Tracey Thorn is one half of pop duo, Everything But The Girl, the other half being her husband, Ben Watt. The couple met at Hull University in 1981 and have been together since – writing, making music, raising their three children.
I had not heard of the author prior to picking up this book. I noticed the publicity when it (Thorn’s third memoir) was released in hardback but, put off by the photo on the cover, had ignored whatever was being said. What drew me to pay more attention was the premise, when I finally read it – a teenager growing up in middle class suburbia in the 1970s; my era. Aspirational parents were mentioned along with an ordinary, largely happy childhood. This is not a misery memoir yet the author rebelled.
What is offered is an exploration of the stories we tell of ourselves – how and why we edit them – when family life appears felicitous to anyone else looking in, yet is the catalyst that drives a desire to escape, to break away from parental expectation.
Thorn kept diaries throughout her teenage years and these form the basis of her recollections. Always though she is looking back at the girl she was through the lens of her present day self – mid-fifties, successful in her field, a mother to adult children.
The memoir is bookended by a day trip she makes to the suburban estate north of London where she was born and raised. Details have changed but much remains the same. She notices aspects previously missed despite the years she spent there.

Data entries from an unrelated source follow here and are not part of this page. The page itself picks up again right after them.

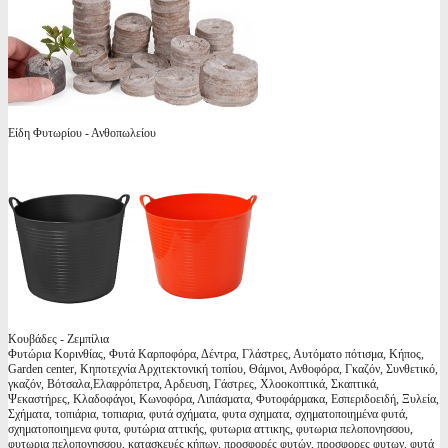
Είδη Φυτωρίου - Ανθοπωλείου
Κουβάδες - Ζεμπίλια
Φυτώρια Κορινθίας, Φυτά Καρποφόρα, Δέντρα, Γλάστρες, Αυτόματο πότισμα, Κήπος,
Garden center, Κηποτεχνία Αρχιτεκτονική τοπίου, Θάμνοι, Ανθοφόρα, Γκαζόν, Συνθετικό,
γκαζόν, Βότσαλα,Ελαφρόπετρα, Αρδευση, Γάστρες, Χλοοκοπτικά, Σκαπτικά,
Ψεκαστήρες, Κλαδοφάγοι, Κωνοφόρα, Λιπάσματα, Φυτοφάρμακα, Εσπεριδοειδή, Ξυλεία,
Σχήματα, τοπιάρια, τοπιαρια, φυτά σχήματα, φυτα σχηματα, σχηματοποιημένα φυτά,
σχηματοποιημενα φυτα, φυτώρια αττικής, φυτωρια αττικης, φυτωρια πελοπονησσου,
φυτωρια πελοπονησσου, κατασκευές κήπων, προσφορές φυτών, προσφορες φυτων, φυτά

Interspersed with chapters that discuss her diary entries – what is written and, perhaps more importantly, what is not – are chapters giving background to: the place, life in the seventies, the pervading attitudes of middle class English parents who had lived through the war years. These offer a fascinating snapshot of a culture ingrained with stiff upper lipped snobbery and assumption that offspring will conform and provide a continuation of ideology. All this is presented with grace and candour. Thorn was bored and frustrated by her home life but recognises the influence it has had on her personal development.
“Always in the back of my head was a voice telling me to stop showing off. Don’t make a spectacle. Put that drink down. Shhhh.”
“If you didn’t talk about things, they weren’t happening. I was only thirteen, but I’d already learned the code.”
Thorn found her comfortable, conventional family life stultifying. Life in a commuter village surrounded by greenbelt left her feeling isolated from the excitement she craved.
“I was yearning for significance, looking everywhere for it.”
“It strikes me that I’m talking about an imaginary place as much as a real one. If memory skews our perception, then the village I recall is semi-fictional, and I have to accept that my account isn’t neutral, or wholly truthful; it’s one-sided and irrational, constructed out of experiences and my reaction, sometimes over-reaction, to them.”
Thorn’s parents grew up in London but moved to the suburbs for what they believed would be a better life. Their social circle revolved around the groups to hand, their views aligning with those they mixed with. Thorn couldn’t bring herself to fit in with their values.
“But what if […] you’re being told you don’t have to believe in anything very much to join the church group, and no one seems interested in the arts, and everyone votes Tory and the golf club is racist, what then?”
Jan Carson wrote in The Stinging Fly of how seemingly endless boredom during hours spent listening to Presbyterian sermons led to vivid daydreams that inspired her early stories. Thorn also muses on the creative possibilities when formative years are spent bored and longing for escape from stifling prejudice.
“I’m thinking again about that idea that art flourishes in an unconducive environment, that suburbia is inspiring, surrounding you with ideas and people to reject.”
For most of her teenage years, Thorn‘s concerns centred on boys, music, television and her social life.
“Current events rarely intruded into my little world, as I was a typically solipsistic teenager, and even when they did, my reaction was only to note the personal effect on me and my boring life.”
As she approaches adulthood, Thorn comes to realise that her parents and their peers were not as content with their lot as they liked others to think.
“The suburban dream suddenly seems creepy, as if its relentless NICEness is only pretend, and can’t survive without repressive conformity and wilful blindness.”
Although well written, candid and interesting, the format of this book sometimes lacks a smooth continuity. The reason becomes clear in the author’s end note. The book started as an essay and, over time, grew – “swallowing up some recent pieces of writing – reviews, articles and columns.” Thorn wrote these for other publications although points out they have been “chopped up, rearranged, in some cases rewritten” for inclusion here. Each chapter fits within her narrative but the story does not always flow as might be expected.
In many ways this is a typical story of life in middle class, middle of the road, family oriented England and, as such, offers a slice of life that garners little attention. Outwardly it appears so lacking in drama – teenage anger and frustration being routinely dismissed. As Thorn points out, many significant artists came from such backgrounds. As did many readers with whom this memoir will likely resonate.
Any Cop?: Another Planet offers a softly spoken yet piercing history lesson – perhaps of value to the currently vocal looking back on the era with blinkered nostalgia. For those of us who grew up during the 1970s, it is also a trip down memory lane.